**Exercise requirements**.
Please copy, word for word, the lines of the records between the line containing "Dette gør Cardboard" and the line containing "INFORMATIONER", inclusive.

Collected data entries

------

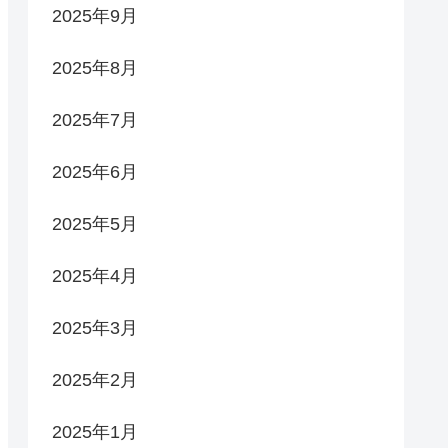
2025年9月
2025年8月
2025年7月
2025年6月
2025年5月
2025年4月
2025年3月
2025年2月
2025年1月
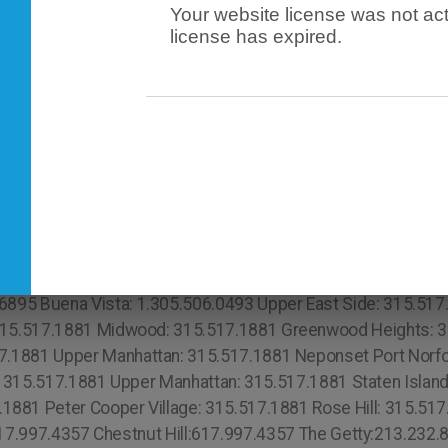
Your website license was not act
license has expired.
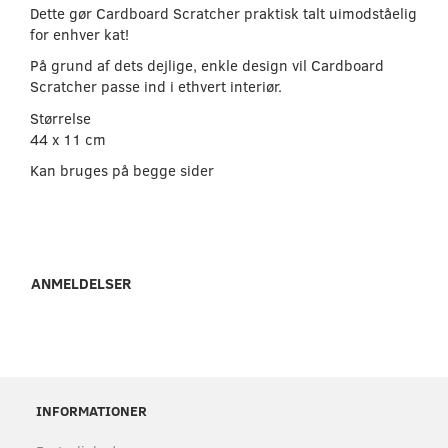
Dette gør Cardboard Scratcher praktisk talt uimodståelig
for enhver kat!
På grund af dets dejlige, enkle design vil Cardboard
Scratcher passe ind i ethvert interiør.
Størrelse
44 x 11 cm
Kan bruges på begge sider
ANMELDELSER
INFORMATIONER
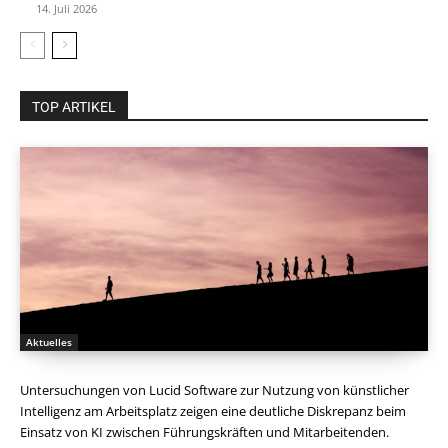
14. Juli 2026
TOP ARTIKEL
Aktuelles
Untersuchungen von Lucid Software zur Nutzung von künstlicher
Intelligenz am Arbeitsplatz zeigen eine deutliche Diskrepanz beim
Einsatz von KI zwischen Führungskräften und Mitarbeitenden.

------

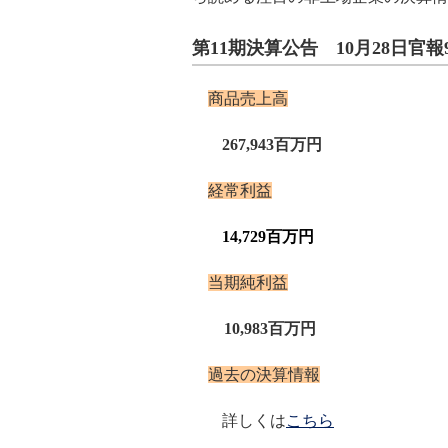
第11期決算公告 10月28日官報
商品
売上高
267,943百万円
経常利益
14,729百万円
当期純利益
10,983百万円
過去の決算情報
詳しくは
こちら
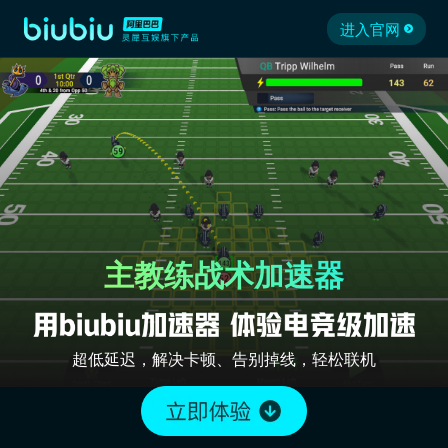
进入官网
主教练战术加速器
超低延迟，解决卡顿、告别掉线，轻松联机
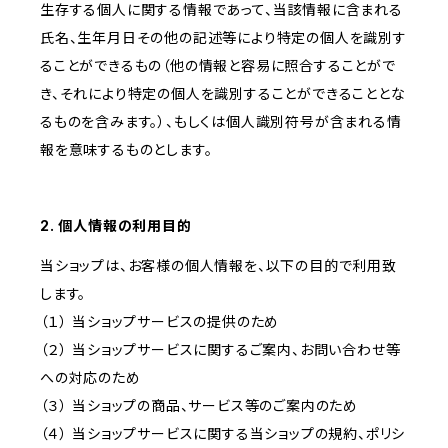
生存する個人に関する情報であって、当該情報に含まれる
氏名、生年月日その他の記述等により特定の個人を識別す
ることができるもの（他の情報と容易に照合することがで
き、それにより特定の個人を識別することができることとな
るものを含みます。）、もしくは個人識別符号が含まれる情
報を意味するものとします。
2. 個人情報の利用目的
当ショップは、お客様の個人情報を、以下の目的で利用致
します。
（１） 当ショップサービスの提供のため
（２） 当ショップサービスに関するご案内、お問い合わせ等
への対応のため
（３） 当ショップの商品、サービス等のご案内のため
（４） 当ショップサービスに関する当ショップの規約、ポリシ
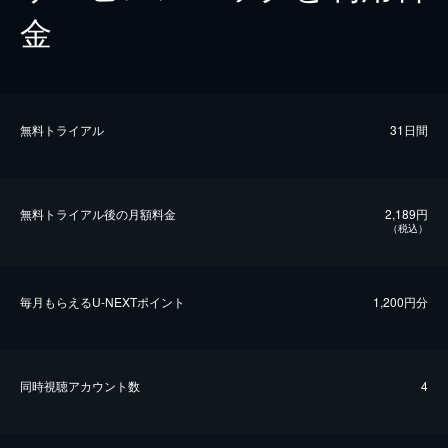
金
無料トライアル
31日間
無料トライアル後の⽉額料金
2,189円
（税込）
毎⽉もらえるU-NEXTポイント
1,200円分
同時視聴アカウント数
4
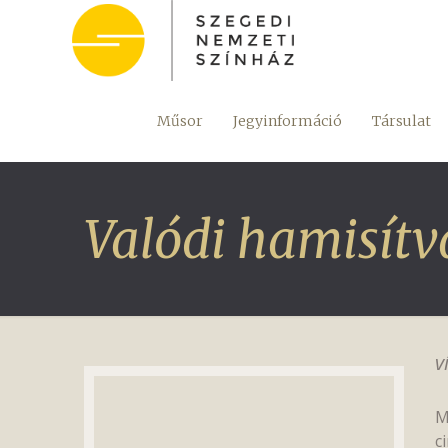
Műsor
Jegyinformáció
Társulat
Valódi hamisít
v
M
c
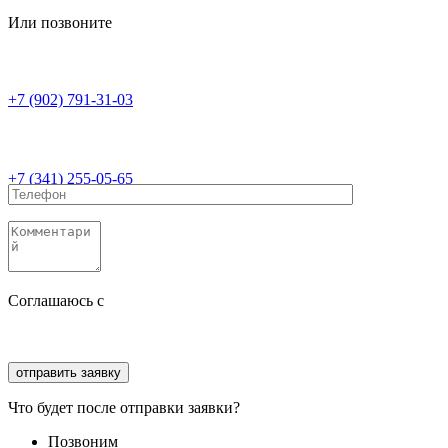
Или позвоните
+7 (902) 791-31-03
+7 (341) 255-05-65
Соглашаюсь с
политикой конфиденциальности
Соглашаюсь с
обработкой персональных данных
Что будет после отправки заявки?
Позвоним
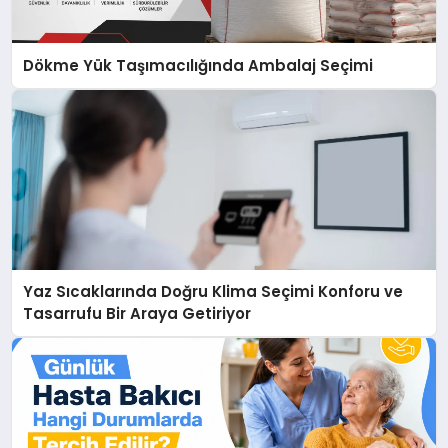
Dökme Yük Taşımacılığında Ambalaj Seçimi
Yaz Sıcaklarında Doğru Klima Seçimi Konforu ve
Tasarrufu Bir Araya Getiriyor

------

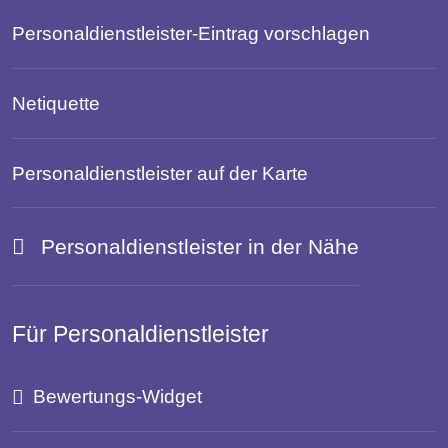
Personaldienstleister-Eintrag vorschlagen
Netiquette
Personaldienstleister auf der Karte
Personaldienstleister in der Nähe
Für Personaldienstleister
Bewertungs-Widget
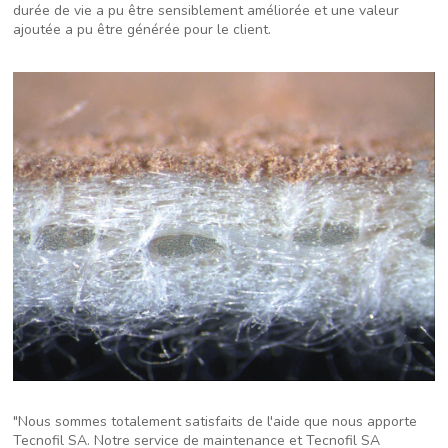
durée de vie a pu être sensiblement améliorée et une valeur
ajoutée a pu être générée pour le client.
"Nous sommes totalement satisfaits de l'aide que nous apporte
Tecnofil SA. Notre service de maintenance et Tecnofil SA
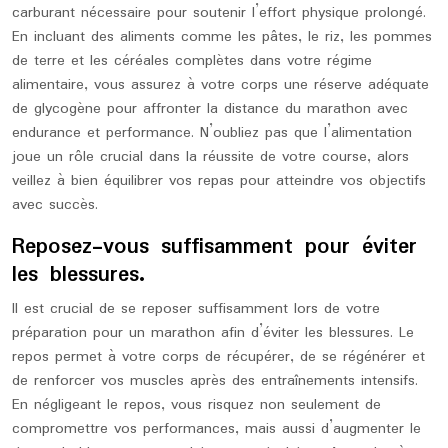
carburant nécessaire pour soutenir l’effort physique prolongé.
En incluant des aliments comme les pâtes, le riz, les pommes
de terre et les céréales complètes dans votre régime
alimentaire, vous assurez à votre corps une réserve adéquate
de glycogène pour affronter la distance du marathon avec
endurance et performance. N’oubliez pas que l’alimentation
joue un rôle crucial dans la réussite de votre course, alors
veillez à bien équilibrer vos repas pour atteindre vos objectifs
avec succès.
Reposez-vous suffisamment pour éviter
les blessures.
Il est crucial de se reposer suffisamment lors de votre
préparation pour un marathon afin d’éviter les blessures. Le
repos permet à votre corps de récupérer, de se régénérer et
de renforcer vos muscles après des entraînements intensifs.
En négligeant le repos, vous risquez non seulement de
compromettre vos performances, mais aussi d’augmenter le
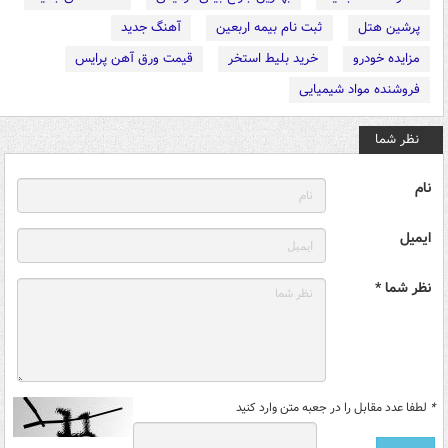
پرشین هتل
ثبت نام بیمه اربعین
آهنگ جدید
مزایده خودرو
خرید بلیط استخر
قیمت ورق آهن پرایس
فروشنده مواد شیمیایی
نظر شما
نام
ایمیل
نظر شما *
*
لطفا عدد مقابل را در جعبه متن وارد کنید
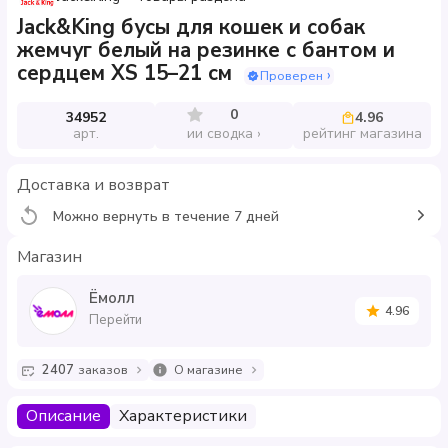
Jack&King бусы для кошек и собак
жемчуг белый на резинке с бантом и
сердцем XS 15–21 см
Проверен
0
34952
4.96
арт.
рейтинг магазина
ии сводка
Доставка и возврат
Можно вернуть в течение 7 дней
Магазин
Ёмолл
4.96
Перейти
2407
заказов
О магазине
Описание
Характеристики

------

**Solution to this task**.
Dette gør Cardboard Scratcher praktisk talt uimodståelig
for enhver kat!
På grund af dets dejlige, enkle design vil Cardboard
Scratcher passe ind i ethvert interiør.
Størrelse
44 x 11 cm
Kan bruges på begge sider
ANMELDELSER
INFORMATIONER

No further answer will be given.